:: DATASET RECORDS

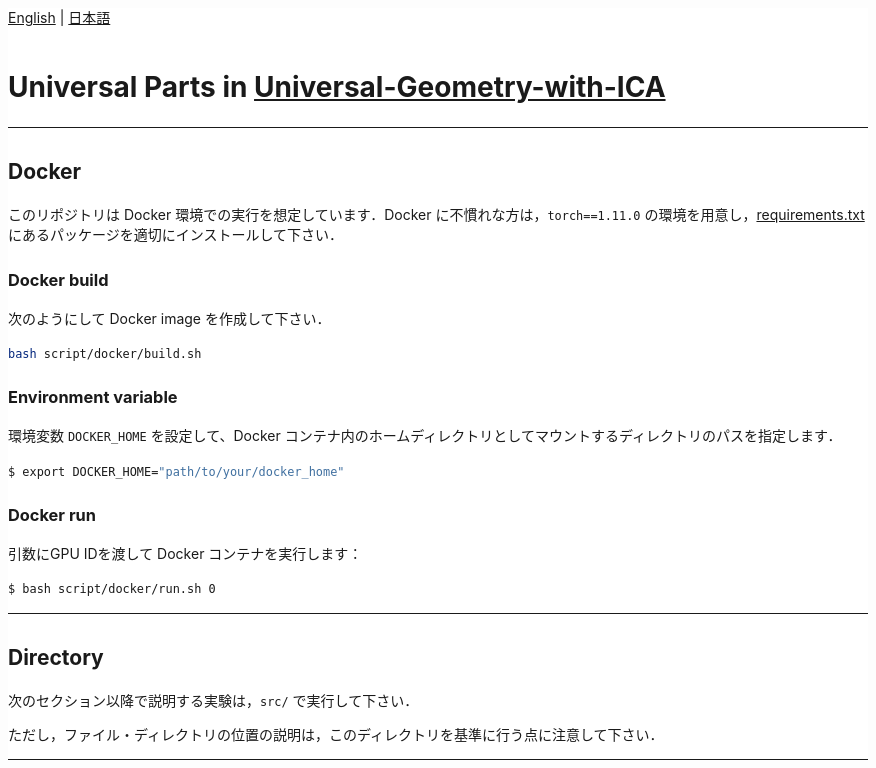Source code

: [English](README.md) | [日本語](README.ja.md)

# Universal Parts in [Universal-Geometry-with-ICA](https://github.com/shimo-lab/Universal-Geometry-with-ICA)

---

## Docker



このリポジトリは Docker 環境での実行を想定しています．Docker に不慣れな方は，`torch==1.11.0` の環境を用意し，[requirements.txt](requirements.txt) にあるパッケージを適切にインストールして下さい．


###  Docker build



次のようにして Docker image を作成して下さい．


```bash
bash script/docker/build.sh
```

### Environment variable



環境変数 `DOCKER_HOME` を設定して、Docker コンテナ内のホームディレクトリとしてマウントするディレクトリのパスを指定します．


```bash
$ export DOCKER_HOME="path/to/your/docker_home"
```


### Docker run



引数にGPU IDを渡して Docker コンテナを実行します：


```bash
$ bash script/docker/run.sh 0
```

---

## Directory





次のセクション以降で説明する実験は，`src/` で実行して下さい．

ただし，ファイル・ディレクトリの位置の説明は，このディレクトリを基準に行う点に注意して下さい．


---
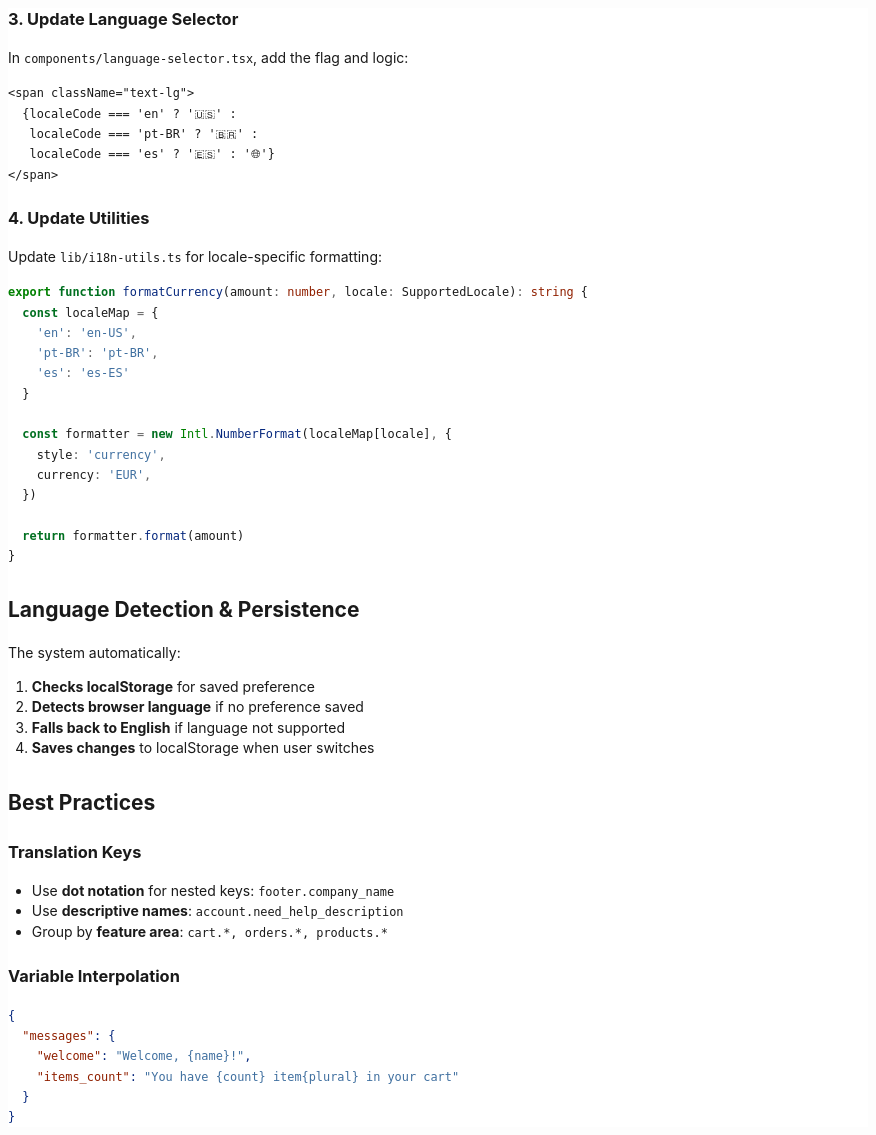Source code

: ### 3. Update Language Selector

In `components/language-selector.tsx`, add the flag and logic:

```tsx
<span className="text-lg">
  {localeCode === 'en' ? '🇺🇸' : 
   localeCode === 'pt-BR' ? '🇧🇷' : 
   localeCode === 'es' ? '🇪🇸' : '🌐'}
</span>
```

### 4. Update Utilities

Update `lib/i18n-utils.ts` for locale-specific formatting:

```typescript
export function formatCurrency(amount: number, locale: SupportedLocale): string {
  const localeMap = {
    'en': 'en-US',
    'pt-BR': 'pt-BR',
    'es': 'es-ES'
  }
  
  const formatter = new Intl.NumberFormat(localeMap[locale], {
    style: 'currency',
    currency: 'EUR',
  })
  
  return formatter.format(amount)
}
```

## Language Detection & Persistence

The system automatically:
1. **Checks localStorage** for saved preference
2. **Detects browser language** if no preference saved
3. **Falls back to English** if language not supported
4. **Saves changes** to localStorage when user switches

## Best Practices

### Translation Keys

- Use **dot notation** for nested keys: `footer.company_name`
- Use **descriptive names**: `account.need_help_description`
- Group by **feature area**: `cart.*, orders.*, products.*`

### Variable Interpolation

```json
{
  "messages": {
    "welcome": "Welcome, {name}!",
    "items_count": "You have {count} item{plural} in your cart"
  }
}
```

::::

◆ TO DO ◆
If a line of the entries holds the word "formatter", copy it out.

◆ REPLY TO THE EXERCISE ◆
  const formatter = new Intl.NumberFormat(localeMap[locale], {
  return formatter.format(amount)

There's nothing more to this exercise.